In another advanced experiment in mice, Fujii's team suggested the chip was more successful than traditional microdroplets in improving the success rate of IVF. Fertilized eggs grew much faster on the chip than in traditional microdroplets. After 2 days, the chips contained around 77-119 cells, compared to 58-94 cells in microdrops. The faster-growing embryos are believed to stand a better chance of survival after being reinserted back into the mother's womb. At the time for implantation into a real womb, 80% of embryos held inside the chips were ready for implantation, while only 20% in microdroplets grew to that stage in the same amount of time.
"It's a large difference between the conventional method and our device," Fujii said. He and his colleagues believe that their "womb-on-a-chip" is superior to the conventional system.

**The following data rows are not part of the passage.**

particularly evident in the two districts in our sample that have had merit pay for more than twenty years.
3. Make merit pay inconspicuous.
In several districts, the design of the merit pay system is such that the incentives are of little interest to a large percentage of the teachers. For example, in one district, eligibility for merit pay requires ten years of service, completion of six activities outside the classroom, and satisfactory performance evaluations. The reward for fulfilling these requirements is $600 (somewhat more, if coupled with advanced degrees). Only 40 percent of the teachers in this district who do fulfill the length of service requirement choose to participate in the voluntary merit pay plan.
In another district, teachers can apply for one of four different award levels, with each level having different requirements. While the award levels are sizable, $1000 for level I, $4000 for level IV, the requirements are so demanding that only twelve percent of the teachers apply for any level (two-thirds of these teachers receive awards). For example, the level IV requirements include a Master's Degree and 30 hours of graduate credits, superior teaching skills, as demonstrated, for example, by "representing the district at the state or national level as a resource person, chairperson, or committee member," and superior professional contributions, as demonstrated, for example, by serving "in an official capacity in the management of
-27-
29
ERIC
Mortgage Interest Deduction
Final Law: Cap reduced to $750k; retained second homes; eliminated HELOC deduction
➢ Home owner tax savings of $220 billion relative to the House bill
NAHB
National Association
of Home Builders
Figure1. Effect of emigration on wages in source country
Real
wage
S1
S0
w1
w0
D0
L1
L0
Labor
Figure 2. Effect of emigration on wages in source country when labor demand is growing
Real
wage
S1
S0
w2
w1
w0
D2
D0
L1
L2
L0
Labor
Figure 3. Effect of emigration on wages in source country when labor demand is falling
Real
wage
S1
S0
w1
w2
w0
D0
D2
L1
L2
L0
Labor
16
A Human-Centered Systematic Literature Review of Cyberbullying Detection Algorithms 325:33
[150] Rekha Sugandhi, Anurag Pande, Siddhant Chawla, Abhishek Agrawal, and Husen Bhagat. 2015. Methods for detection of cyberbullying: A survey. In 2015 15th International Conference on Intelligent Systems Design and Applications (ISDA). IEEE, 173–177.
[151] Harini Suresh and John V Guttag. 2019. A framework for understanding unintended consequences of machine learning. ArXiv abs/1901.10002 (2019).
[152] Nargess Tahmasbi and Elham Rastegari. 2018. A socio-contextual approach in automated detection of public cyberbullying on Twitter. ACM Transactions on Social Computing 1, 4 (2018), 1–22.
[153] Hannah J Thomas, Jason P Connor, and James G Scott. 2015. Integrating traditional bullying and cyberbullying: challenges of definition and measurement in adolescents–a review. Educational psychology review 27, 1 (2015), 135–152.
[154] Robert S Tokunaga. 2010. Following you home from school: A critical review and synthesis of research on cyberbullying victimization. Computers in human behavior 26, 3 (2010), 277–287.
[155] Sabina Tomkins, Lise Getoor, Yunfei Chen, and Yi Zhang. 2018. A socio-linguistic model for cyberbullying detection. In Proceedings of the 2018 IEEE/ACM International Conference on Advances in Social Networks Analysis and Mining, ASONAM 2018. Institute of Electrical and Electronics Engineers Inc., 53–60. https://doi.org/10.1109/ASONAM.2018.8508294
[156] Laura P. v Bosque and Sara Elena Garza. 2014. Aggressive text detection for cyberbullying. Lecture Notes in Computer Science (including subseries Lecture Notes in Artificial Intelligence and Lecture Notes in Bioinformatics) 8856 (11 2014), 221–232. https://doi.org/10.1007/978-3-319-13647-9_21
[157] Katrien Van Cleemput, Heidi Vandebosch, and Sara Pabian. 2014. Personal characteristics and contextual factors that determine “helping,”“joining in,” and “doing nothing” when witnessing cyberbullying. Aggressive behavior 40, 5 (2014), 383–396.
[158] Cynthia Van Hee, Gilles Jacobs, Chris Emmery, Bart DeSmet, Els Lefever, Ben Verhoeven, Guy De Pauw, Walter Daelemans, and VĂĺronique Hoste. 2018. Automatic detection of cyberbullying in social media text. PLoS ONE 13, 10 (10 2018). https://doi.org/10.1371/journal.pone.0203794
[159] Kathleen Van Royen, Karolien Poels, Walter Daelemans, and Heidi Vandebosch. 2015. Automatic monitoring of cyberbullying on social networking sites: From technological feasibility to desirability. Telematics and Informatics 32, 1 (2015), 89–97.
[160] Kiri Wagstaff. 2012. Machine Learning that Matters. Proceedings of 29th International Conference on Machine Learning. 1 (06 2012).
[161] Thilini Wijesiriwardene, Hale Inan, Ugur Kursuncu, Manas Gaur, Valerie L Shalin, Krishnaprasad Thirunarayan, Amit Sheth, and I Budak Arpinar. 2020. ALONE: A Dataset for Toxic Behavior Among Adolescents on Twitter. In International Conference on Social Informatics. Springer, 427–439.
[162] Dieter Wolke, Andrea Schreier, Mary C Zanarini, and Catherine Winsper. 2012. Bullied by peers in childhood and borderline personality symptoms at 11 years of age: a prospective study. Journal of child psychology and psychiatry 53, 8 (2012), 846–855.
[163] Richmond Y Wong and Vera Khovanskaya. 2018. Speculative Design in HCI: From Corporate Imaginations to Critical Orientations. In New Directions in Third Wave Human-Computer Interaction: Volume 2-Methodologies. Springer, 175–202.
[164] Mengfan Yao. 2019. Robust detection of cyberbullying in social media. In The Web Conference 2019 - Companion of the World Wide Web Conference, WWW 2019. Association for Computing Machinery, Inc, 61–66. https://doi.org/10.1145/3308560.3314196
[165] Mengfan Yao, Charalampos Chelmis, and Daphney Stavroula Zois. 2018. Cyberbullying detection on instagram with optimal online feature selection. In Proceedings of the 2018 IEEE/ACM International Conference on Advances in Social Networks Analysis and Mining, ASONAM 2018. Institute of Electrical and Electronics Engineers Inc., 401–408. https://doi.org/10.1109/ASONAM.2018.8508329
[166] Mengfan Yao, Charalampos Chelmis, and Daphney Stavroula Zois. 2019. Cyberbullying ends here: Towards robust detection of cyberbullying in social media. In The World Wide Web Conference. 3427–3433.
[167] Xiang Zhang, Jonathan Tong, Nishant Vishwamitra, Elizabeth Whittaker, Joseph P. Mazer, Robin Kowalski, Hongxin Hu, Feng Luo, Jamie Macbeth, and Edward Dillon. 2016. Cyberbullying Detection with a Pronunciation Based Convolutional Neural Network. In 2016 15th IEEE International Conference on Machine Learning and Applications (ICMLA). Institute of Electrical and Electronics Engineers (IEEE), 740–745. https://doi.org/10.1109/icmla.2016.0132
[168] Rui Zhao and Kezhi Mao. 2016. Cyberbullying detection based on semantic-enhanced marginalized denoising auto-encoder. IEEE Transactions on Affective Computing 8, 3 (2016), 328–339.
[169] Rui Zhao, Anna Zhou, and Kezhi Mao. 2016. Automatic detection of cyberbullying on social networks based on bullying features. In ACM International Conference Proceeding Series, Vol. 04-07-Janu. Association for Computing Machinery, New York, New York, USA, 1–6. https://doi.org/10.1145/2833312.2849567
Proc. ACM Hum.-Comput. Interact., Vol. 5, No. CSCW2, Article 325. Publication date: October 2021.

First, endometrial cells, which line real wombs, are also grown on the chip. These cells release chemicals tailored to the changing needs of a growing embryo, delivering the amino acids, proteins, and growth factors that help the embryo develop. Second, the chip functions a bit like a gentle car wash, using pumps to periodically bathe the cells in the fluid needed to keep them alive. It can be programmed to infuse the inside of the device with as little as one trillionth of a liter of liquid and employs tiny chambers to contain the eggs and prevent nutrients from becoming too diluted. Another benefit is reduced stress to an embryo since it is not sucked into a pipette, which can cause physical damage or fatal changes in pH or temperature.
Following these successful experiments in mice, Fuji's team was granted permission to begin trials on human embryos. There is, however, always a level of uncertainty when research moves from animals to humans, which is not limited to reproductive technologies.
Until recently, IVF was only for those with fertility problems. The strong ethical stance against assisted reproduction, especially that involving human embryos, often puzzles scientists. Some people are worried by increasingly artificial means of reproduction. One concern is that some people are resorting to IVF-pre-implantation genetic diagnosis (PGD) so they can choose their child's most basic characteristic: sex. Another concern is that "assisted reproduction" will help and encourage women to have children ever-later in life (October 22, 2007, Sharon Guynup, Boston Globe. http://www.boston.com/yourlife/health/articles/2007/10/22/scientists_try_to_build
_a_better_womb_for_ivf/.), which is worthy of concern given the increased risks for mother and infant when an older mother gives birth. Such concerns have not deterred Fujii and his team, who are now "working towards translating this technology for humans." He is, however, aware that fertility treatment is still an invasive, psychologically challenging procedure and that it could take at least five years for the technology to reach clinics.